How to fine tune deepstream resnet10 model

I’m building a deepstream application using the provided 4 class resnet10 detector.
I notice it get a lot of false detections in low light situations like around when the sun in getting close to setting for example. Its still light but not bright and sunny. Once it gets dark and the IR turns on from my cameras it works well again.

These false detections are with a very high confidence. like 0.97 for a person - yet its just a tree. Or a table which it keeps thinking is a bicycle. Because of these high confidence values I cannot filter them out.

So I was thinking I could fine-tune the model with TLT and provide it with more images taken in low-light situations.

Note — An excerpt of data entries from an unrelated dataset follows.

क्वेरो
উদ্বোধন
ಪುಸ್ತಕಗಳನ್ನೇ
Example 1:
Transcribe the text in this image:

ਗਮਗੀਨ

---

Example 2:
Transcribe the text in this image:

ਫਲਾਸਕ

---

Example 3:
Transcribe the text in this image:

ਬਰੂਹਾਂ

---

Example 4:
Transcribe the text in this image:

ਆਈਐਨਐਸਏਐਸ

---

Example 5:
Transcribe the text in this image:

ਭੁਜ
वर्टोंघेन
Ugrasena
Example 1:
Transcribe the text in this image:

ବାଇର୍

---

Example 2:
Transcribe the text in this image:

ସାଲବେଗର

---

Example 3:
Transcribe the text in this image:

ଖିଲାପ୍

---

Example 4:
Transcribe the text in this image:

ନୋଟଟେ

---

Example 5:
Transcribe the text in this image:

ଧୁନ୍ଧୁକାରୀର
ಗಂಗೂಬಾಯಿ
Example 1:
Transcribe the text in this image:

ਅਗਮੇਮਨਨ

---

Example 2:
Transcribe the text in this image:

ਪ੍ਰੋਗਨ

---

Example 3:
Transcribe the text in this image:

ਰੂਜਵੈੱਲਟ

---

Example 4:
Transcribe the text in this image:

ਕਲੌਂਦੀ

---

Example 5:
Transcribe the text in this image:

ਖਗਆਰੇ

How do I go about this- where do I find the trained reset10 models used by deepstream? Would I be better trying a resnet18 or a detectnet and if so are these already pre-trained or do I have to run training from scratch? How many additional images would I need for fine-tuning - any best practices?

I’ve read through the documentation but there seems to be no tutorials or help that cover these type of questions? If there is, please point me in the right direction… The only tutorial I can find is this one (How to Build and Deploy Accurate Deep Learning Models for Intelligent Image and Video Analytics | by NVIDIA AI | DataSeries | Medium), but its for training a resnet18 from scratch, not fine tuning an existing deepstream model.

–jason

Hi jason,
The existing deepstream model cannot work as a pretrained model in TLT. TLT provides pre-trained models in ngc.nvidia.com. But please note that they are different from existing DS model.
Currently, only the ngc models are compatible with TLT. After setting it as pre-trained model in TLT, then users can run training with their own dataset.

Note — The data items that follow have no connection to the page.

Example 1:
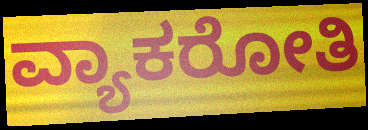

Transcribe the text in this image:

ವ್ಯಾಕರೋತಿ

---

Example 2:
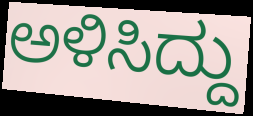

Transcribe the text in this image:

ಅಳಿಸಿದ್ದು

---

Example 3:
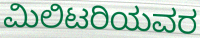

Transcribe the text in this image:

ಮಿಲಿಟರಿಯವರ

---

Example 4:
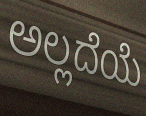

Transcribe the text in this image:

ಅಲ್ಲದೆಯೆ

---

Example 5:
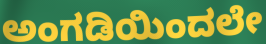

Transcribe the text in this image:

ಅಂಗಡಿಯಿಂದಲೇ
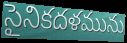
సైనికదళమును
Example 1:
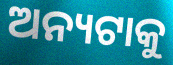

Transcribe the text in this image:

ଅନ୍ୟଟାକୁ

ok thanks @Morganh for that info… So what would you suggest I do - is there a specific model that is close to the deepstream one and trained on the same dataset in ngc?

Sorry, the tlt pre-trained models in ngc are completely different. So they are not close to deepstream one.

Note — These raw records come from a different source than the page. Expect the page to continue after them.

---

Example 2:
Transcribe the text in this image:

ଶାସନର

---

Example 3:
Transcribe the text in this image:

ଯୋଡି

Hmmm… So last question - are you able to tell us what dataset the deepstream models were trained on… Then at least I could do the same?

The dataset are from Nvidia internal.
For your case, you can collect your own data as much as possbile, especially for your specific scenerio, then train it with TLT.

Thats what I’m thinking… If there os a good detector for persons and cars in NGC I’ll just collect my own “low light” images and fine tune on those…
I’m not sure that will remove false detections though - maybe the ngc models are much better.

I imagine the deepstream ones have been stripped down to their bare bones to try and get 30fps performance, etc.

To reach the mAP and fps, lots experiments are needed.
TLT is designed to enable NVIDIA customers to fine-tune pre-trained models with their own data.

User can have a look about PeopleNet and use it to re-train.
https://ngc.nvidia.com/catalog/models/nvidia:tlt_peoplenet